------ Exercise inputs
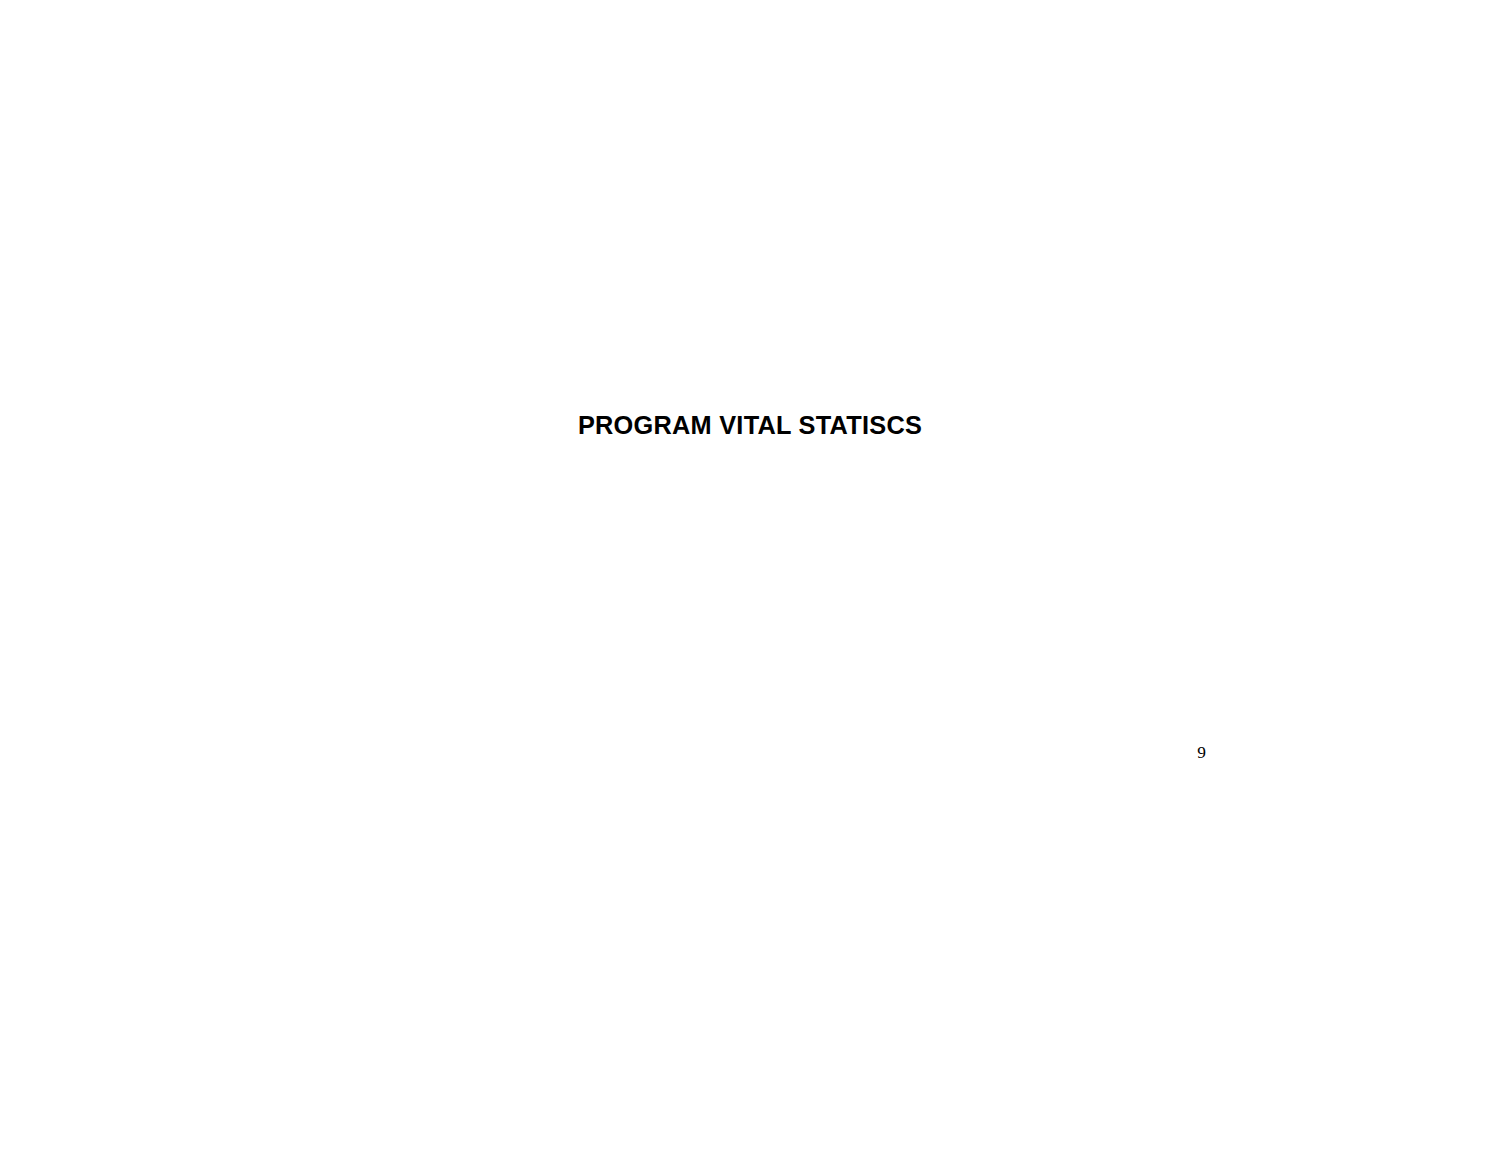PROGRAM VITAL STATISCS
9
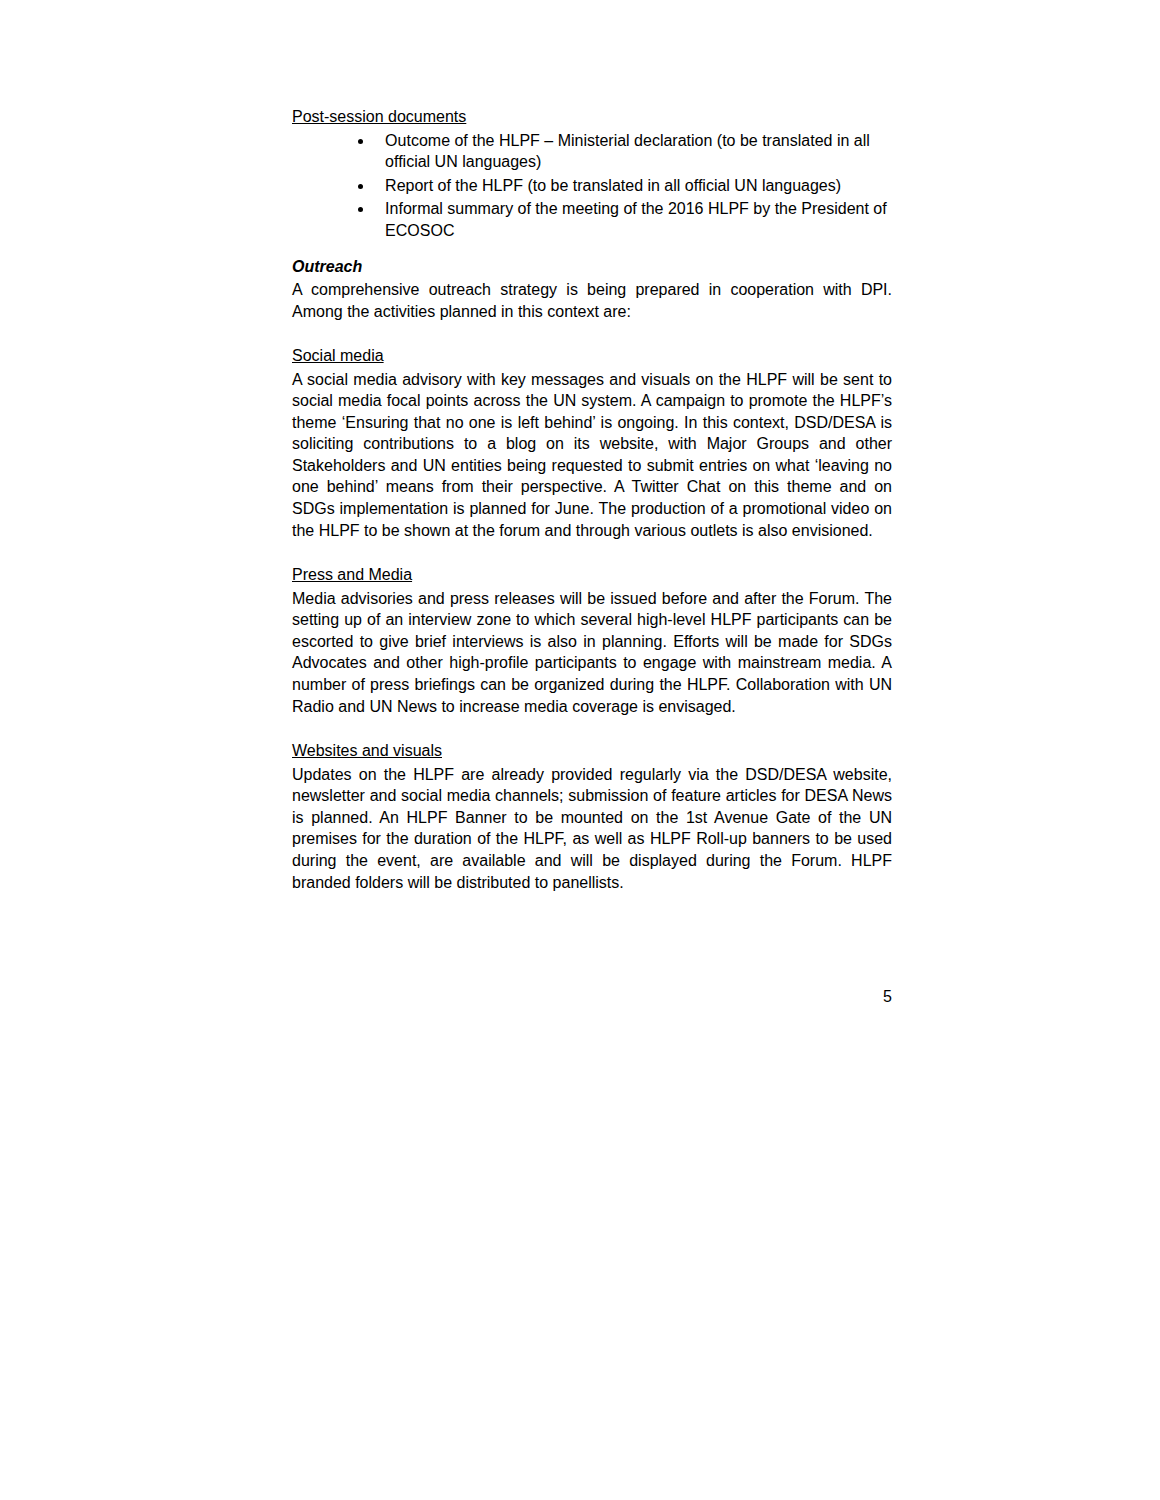Post-session documents
Outcome of the HLPF – Ministerial declaration (to be translated in all official UN languages)
Report of the HLPF (to be translated in all official UN languages)
Informal summary of the meeting of the 2016 HLPF by the President of ECOSOC
Outreach
A comprehensive outreach strategy is being prepared in cooperation with DPI. Among the activities planned in this context are:
Social media
A social media advisory with key messages and visuals on the HLPF will be sent to social media focal points across the UN system. A campaign to promote the HLPF’s theme ‘Ensuring that no one is left behind’ is ongoing. In this context, DSD/DESA is soliciting contributions to a blog on its website, with Major Groups and other Stakeholders and UN entities being requested to submit entries on what ‘leaving no one behind’ means from their perspective. A Twitter Chat on this theme and on SDGs implementation is planned for June. The production of a promotional video on the HLPF to be shown at the forum and through various outlets is also envisioned.
Press and Media
Media advisories and press releases will be issued before and after the Forum. The setting up of an interview zone to which several high-level HLPF participants can be escorted to give brief interviews is also in planning. Efforts will be made for SDGs Advocates and other high-profile participants to engage with mainstream media. A number of press briefings can be organized during the HLPF. Collaboration with UN Radio and UN News to increase media coverage is envisaged.
Websites and visuals
Updates on the HLPF are already provided regularly via the DSD/DESA website, newsletter and social media channels; submission of feature articles for DESA News is planned. An HLPF Banner to be mounted on the 1st Avenue Gate of the UN premises for the duration of the HLPF, as well as HLPF Roll-up banners to be used during the event, are available and will be displayed during the Forum. HLPF branded folders will be distributed to panellists.
5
------------
_Aim of the exercise:_
Output an exact copy of the lines from the one holding "Media advisories and" to the last line of the data, inclusive, and nothing beyond that range.

_Response area:_
Media advisories and press releases will be issued before and after the Forum. The setting up of an interview zone to which several high-level HLPF participants can be escorted to give brief interviews is also in planning. Efforts will be made for SDGs Advocates and other high-profile participants to engage with mainstream media. A number of press briefings can be organized during the HLPF. Collaboration with UN Radio and UN News to increase media coverage is envisaged.
Websites and visuals
Updates on the HLPF are already provided regularly via the DSD/DESA website, newsletter and social media channels; submission of feature articles for DESA News is planned. An HLPF Banner to be mounted on the 1st Avenue Gate of the UN premises for the duration of the HLPF, as well as HLPF Roll-up banners to be used during the event, are available and will be displayed during the Forum. HLPF branded folders will be distributed to panellists.
5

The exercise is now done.